The corporate telecoms company said it signed a 950 million pound deal with Nortel Networks of Canada to change its global network to voice-over-Internet protocol (VoIP), which routes telecoms traffic at a quarter of the cost of electronic switches.
The move is a further step in C&W's strategy to focus on global Internet business, which has seen it dispose of its UK cable and C&W Hong Kong Telecom interests and minority stakes in several other companies.
Both say it will be the most aggressive move by any company into VoIP, which is forecast to handle 900 billion minutes of phone calls by 2006 compared with 675 million minutes last year.
VoIP allows telecoms companies to replace much of their bulky switching equipment with Internet servers, using software for work currently done by hardware. The standard is also better at integrating voice and data.

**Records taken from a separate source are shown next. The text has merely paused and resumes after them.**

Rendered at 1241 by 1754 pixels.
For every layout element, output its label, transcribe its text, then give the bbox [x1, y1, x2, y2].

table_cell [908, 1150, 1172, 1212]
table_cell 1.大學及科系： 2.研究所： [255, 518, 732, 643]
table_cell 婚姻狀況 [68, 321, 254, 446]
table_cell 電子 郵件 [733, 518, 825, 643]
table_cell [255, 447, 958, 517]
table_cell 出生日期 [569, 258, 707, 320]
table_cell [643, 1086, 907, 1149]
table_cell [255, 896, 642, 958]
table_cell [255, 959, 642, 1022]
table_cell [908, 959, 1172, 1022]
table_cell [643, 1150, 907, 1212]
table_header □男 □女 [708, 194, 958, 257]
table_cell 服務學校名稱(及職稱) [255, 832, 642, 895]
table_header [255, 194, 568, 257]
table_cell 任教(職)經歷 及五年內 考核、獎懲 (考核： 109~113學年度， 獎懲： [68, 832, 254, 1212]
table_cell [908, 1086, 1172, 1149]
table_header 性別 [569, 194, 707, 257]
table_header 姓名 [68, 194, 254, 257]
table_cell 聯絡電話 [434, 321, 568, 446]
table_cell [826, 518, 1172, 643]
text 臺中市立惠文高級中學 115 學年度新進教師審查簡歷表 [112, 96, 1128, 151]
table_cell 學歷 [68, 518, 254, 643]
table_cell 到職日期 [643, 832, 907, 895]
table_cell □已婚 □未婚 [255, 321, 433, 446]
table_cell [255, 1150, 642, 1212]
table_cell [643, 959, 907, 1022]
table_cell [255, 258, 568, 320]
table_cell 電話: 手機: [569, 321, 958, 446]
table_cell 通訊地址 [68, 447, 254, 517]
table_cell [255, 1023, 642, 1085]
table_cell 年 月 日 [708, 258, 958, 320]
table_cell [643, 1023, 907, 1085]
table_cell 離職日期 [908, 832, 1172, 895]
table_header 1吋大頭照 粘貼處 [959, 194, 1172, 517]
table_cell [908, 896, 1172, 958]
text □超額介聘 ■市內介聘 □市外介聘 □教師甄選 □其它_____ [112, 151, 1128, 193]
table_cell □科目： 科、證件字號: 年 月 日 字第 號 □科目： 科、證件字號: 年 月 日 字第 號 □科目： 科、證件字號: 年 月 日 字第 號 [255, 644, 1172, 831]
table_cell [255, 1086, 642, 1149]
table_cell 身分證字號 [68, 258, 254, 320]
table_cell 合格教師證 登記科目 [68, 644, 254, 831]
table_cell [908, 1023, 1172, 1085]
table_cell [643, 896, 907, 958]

NORTEL FORECASTS MASSIVE VOIP GROWTH Clarence Chandran, Nortel's chief operating officer, told Reuters he expected telecoms companies to spend US$15 billion moving to VoIP over the next four years. The company was also providing the technology to British Telecommunications and France Telecom.
"This is a landmark agreement, not just for ourselves and Cable & Wireless, but for the industry as a whole," he said in a statement.
Nortel, the world's number two network equipment supplier, will manage C&W's VoIP network for 10 years under the contract.
C&W said it was developing new products to take advantage of VoIP, including desktop video conferencing and advanced call redirection services.
It is already investing US$3.5 billion in an Internet network that it says will be more international and reliable than any other.
Corporate Internet business now lies at the heart of C&W after the sale earlier this year of its stake in C&W HKT to Hong Kong's Pacific Century CyberWorks and its UK consumer cable business to NTL .
Earlier it shed holdings in several other firms, including in UK mobile phone operator One2One - now owned by Deutsche Telekom - and in the French operator Bouygues Telecom.